Elissa was identified by Lloyd’s of London, which began her long adventure of restoration, via this plate showed that she was built by Alexander Hall and Company, one of the world’s best ship builders.

Walking the ship, you can really feel her rich maritime history.

The Historic Strand District is home to lots of good shopping and entertainment and was also the site of Galveston’s extravagant Mardi Gras celebration, which we missed by literally a week, but for which the downtown buildings were still wearing their most festive party clothes.

DANGER to your pocketbook:  since 1906, the Galveston “Pleasure Pier” is full of restaurants, shops, and a ton of amusements rides (many of which are over the water).

Like Chicago’s Navy Pier, or Coney Island’s Luna Park, the Pleasure Pier is just waiting to relieve you of all those $20 bills cluttering up your wallet.

The greatest DANGER in Galveston occurred in 1900, when the hurricane-driven “Great Flood” swooped down upon the unsuspecting town and created the worst natural disaster in U.S. history, with over 8,000 people killed and the whole island basically decimated.  You can see the water level in the top marker.

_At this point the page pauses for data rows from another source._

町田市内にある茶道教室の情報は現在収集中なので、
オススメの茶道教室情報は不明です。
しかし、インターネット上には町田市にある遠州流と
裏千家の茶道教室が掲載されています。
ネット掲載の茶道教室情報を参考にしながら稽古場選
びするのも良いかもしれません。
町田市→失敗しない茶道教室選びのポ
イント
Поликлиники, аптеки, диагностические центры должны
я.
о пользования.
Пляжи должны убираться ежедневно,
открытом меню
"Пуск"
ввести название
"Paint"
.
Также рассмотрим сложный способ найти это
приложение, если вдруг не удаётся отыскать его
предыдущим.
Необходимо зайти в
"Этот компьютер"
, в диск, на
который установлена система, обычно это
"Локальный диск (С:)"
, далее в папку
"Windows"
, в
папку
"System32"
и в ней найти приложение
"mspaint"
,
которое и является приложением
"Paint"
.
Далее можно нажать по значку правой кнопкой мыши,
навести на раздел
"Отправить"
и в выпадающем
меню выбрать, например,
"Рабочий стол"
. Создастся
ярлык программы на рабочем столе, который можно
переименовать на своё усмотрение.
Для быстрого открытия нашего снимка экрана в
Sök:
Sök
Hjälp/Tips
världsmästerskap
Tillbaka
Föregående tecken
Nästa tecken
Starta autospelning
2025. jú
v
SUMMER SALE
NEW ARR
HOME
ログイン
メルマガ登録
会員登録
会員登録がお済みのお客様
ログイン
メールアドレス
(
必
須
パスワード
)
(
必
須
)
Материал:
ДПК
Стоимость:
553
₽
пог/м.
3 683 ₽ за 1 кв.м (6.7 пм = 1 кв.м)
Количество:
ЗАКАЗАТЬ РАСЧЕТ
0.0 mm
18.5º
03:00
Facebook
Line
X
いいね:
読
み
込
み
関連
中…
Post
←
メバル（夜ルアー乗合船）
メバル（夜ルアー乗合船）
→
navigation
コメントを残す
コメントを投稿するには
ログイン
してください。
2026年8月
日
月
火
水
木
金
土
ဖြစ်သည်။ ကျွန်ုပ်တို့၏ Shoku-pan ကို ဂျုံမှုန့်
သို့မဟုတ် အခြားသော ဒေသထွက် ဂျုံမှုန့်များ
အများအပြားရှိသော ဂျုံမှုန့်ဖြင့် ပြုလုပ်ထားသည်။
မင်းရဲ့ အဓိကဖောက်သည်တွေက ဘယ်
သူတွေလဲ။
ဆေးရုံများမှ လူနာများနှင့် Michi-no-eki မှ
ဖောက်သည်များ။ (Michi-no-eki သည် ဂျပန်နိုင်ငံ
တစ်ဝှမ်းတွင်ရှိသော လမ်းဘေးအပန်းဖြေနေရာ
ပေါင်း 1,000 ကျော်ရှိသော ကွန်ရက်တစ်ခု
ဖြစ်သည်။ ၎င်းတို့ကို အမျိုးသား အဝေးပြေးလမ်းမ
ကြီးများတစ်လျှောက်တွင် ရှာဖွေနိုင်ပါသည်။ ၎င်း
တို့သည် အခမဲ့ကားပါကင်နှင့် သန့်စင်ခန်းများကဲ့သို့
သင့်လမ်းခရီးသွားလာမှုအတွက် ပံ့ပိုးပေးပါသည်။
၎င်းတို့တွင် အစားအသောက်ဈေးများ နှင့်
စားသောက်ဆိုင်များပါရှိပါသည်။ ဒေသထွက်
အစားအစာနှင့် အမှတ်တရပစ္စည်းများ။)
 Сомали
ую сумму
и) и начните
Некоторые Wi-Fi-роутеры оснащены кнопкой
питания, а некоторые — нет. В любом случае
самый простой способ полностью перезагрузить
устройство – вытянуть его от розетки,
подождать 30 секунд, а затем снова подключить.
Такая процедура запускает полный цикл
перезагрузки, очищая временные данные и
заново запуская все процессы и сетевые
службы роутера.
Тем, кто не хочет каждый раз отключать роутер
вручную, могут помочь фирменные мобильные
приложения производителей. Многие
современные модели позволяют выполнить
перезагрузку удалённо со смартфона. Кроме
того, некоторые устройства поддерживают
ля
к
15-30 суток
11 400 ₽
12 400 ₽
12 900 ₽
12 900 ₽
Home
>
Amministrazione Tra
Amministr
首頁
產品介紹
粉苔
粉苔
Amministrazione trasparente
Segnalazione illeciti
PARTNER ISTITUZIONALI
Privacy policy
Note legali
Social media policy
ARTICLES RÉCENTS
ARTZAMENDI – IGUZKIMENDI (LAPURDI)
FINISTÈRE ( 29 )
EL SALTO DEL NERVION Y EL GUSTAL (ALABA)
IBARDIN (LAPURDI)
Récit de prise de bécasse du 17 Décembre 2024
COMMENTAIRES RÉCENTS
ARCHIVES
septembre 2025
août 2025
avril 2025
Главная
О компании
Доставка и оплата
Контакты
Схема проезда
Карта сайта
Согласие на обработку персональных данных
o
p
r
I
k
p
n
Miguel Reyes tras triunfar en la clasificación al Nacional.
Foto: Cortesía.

It was bad.  I mean really, really bad.  Besides the people who were washed out to sea, there were still 6,000 dead people (men, women, babies, children, old people, animals) all over the island.  They started lining the bodies up and realized there were too many.  So they decided to tie weights on them and do a mass dumping at sea.  Guess what?  The angry ocean washed them back onto the island, weights still attached.  Finally they piled them onto the destroyed wooden buildings and set fire to everything.  A turn-of-the-century sh*tshow, if ever there was one!

After that, they spent six years building a seawall and drainage pipes to help with the problem.  But there are still regular threats to the island, including just this winter, when Hurricane Harvey roared through. Since the great danger of 1900, however, houses (and businesses) are now built higher, sometimes up to two stories higher!

Even the most recent DANGER from Hurricane Harvey, which destroyed nearby Houston, did relatively little damage to Galveston’s little army of stilt houses.

This guy is no chump, he’s immune to any imminent flooding danger!  Close the door and you’ve got at least 20 feet of water rise before you have to put down your Mai Tai and do something about it.

Even the birds know better than to be low to the ground!

Galveston was the “Wall Street of the South” because many wealthy businessmen made their fortunes and built grand mansions here.  The “Bishop’s Palace” (circa 1886) is one of the few buildings that survived the 1900 flood disaster, perhaps because it was “divinely protected” as the future home of the Bishop of the Catholic Church next door.  The American Institute of Architects considers this home one of the 100 most important buildings in America.

DANGER (to your cholesterol level): Fresh-from-the-ocean shrimp, grilled at your RV and drenched in garlic butter!  Mmmmmmm!

More DANGER (to your visibility):  fog!  Lots of it!  Something we don’t see in Arizona.

Even worse DANGER (to your ego):  straight-up 99% humidity that makes your hair look like this!

All joking aside, the only real DANGER with Galveston Island was that we might stay forever and never return!  This is our only ocean stop this entire trip, and despite reports of a gritty, dirty oil town beach, it was quite the opposite … beautiful, tranquil, and uncrowded.  Galveston Island, we’ll be back!